Northern Hills Homeowner's Association

The Sky Has Limits

Jul 02, 2001

Air traffic is getting noisier and dirtier, and the FAA is doing a lousy job of controlling it

by Lance Morrow, Time Magazine columnist

The Federal Aviation Agency has defined noise pollution as, among other things, noise loud enough to disturb a family's television watching.

Only a great culture could present its people with a dilemma like that.

But the problem, as defined, is pregnant with its own remedy. Airplanes too loud above your house? Well, then: TURN UP THE VOLUME ON THE TELEVISION SET.
There are less degenerate ways to solve the problem of airplane noise, an annoyance rapidly evolving into a menace. But do not look to the FAA or the aviation industry to help. Quality of life is not their department. Not for people in the air, and certainly not for those on the ground.
Magazines run cover stories about how awful air travel as become - crowded airports, crowded and overbooked planes, delayed flights, lousy service, awful food. Terrible. But the articles are talking about people in the air or in the airports, nd not about the vastly reater numbers on the ground
who are brutalized as the planes pass overhead. The solution to squalid air
travel that experts propose is analogous to the fix (turn up the volume) when loud planes interrupt your television watching. All will be well if you build more runways, more airports, if you schedule more flights, and fling more profit-making, noise-making metal into the air.
We, the traveling public, are responsible; we are the people who fly, who use Federal Express and all the other businesses that need planes and airports in order to do their work. Millions of jobs depend on aviation. The
general public requires the convenience of air travel (though it is often
inconvenient), and we are still, for the most part, passive and stoical
about the price paid by everyone in noise and other forms of pollution.
Most people regard noise - plane noise, truck noise, city noise, siren noise, car
alarm noise, and so on - as a fact of life, at least until it becomes continuous and intolerable, which, for many people, it already has. Or until it dawns on people, not only those living around airports but the millions
more who live under the proliferating webs of flight path, that they are paying an unacceptable price in stress, lost sleep, impaired hearing,
inability to concentrate, in their children's ability to learn and in the generally degraded quality of life that results when the mind is tormented by these intrusions.

The expansionist logic of airlines and airports assumes that the air around and above us has an infinitely absorptive capacity and can tolerate any pollution. We used to think that about rivers. It isn't true, in either case. Industries that pollute rivers have been forced to change, to clean
up. The people who worry about pollution from planes (noise pollution, trails of fuel waste raining down) are no longer Luddite crackpots.

Long ago, Charles Lindbergh embodied the chivalric attraction of flight - the lone eagle, soaring without boundaries in the purity of the upper air: ''O, I have slipped the surly bonds of earth/ and climbed the sky on
laughter-silvered wings.'' The aviation industry, with a sort of corrupt nostalgia, still uses rhetoric about ''the freedom to fly.'' But Lindbergh ultimately became profoundly disgusted with the industry that he had
pioneered.

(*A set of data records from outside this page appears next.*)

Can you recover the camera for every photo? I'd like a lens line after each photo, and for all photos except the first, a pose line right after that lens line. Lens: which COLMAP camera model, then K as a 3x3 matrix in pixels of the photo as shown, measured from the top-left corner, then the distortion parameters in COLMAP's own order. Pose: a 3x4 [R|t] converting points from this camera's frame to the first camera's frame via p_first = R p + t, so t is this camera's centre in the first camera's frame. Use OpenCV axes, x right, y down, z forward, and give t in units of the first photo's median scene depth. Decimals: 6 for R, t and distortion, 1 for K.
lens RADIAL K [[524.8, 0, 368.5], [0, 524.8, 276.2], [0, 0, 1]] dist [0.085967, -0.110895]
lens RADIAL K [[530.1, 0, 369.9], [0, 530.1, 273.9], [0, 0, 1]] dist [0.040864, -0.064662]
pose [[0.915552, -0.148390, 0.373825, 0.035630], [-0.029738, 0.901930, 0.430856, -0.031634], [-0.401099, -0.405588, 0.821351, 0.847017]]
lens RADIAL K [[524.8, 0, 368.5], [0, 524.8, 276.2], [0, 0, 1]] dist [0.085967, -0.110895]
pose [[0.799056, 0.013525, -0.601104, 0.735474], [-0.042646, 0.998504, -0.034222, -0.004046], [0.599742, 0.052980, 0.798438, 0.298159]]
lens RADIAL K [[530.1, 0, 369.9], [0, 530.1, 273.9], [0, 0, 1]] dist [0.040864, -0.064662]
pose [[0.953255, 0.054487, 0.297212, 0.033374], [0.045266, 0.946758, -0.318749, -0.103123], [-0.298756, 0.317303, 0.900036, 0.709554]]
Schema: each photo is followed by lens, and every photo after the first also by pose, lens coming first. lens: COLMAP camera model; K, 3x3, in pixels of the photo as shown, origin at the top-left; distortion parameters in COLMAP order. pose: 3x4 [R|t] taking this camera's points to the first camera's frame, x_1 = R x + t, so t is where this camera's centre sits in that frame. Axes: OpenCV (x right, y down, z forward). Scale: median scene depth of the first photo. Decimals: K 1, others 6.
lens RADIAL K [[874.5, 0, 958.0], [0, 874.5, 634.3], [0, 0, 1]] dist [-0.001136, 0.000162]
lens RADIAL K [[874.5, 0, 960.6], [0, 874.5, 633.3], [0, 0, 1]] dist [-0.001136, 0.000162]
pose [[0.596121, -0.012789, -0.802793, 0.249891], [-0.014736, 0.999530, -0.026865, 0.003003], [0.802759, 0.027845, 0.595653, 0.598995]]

He ended life regarding air travel as mere squalor and aviation
in general as one of the world's serious environmental problems.

There was a time, not so long ago, when Americans almost genially tolerated the idea of a man or woman having five or six drinks, or more, and driving home a little blurry, and maybe - oops! - banging into something along the way. But the issue came to critical mass in the public mind, thanks mainly to Mothers Against Drunk Driving, and now you can do time for such behavior.

Aviation noise, and noise pollution in general, are issues that will reach critical mass in the next few years. Not long ago, a ''noise consultant'' named

Mark Johnson, working for Landrum & Brown, addressed a planning
meeting for the expansion of the Albany, N.Y., airport. He wagged his eyebrows and declared: ''We're not saying that people who complain about
noise are out of their minds. Let's just say it's a sociological problem.''

As more and more people are driven out of their minds by noise, Johnson will find that it has become a political problem as well, and therefore an industry problem. Eventually, the FAA will be forced to abandon its disgracefully intimate collusion with the aviation industry.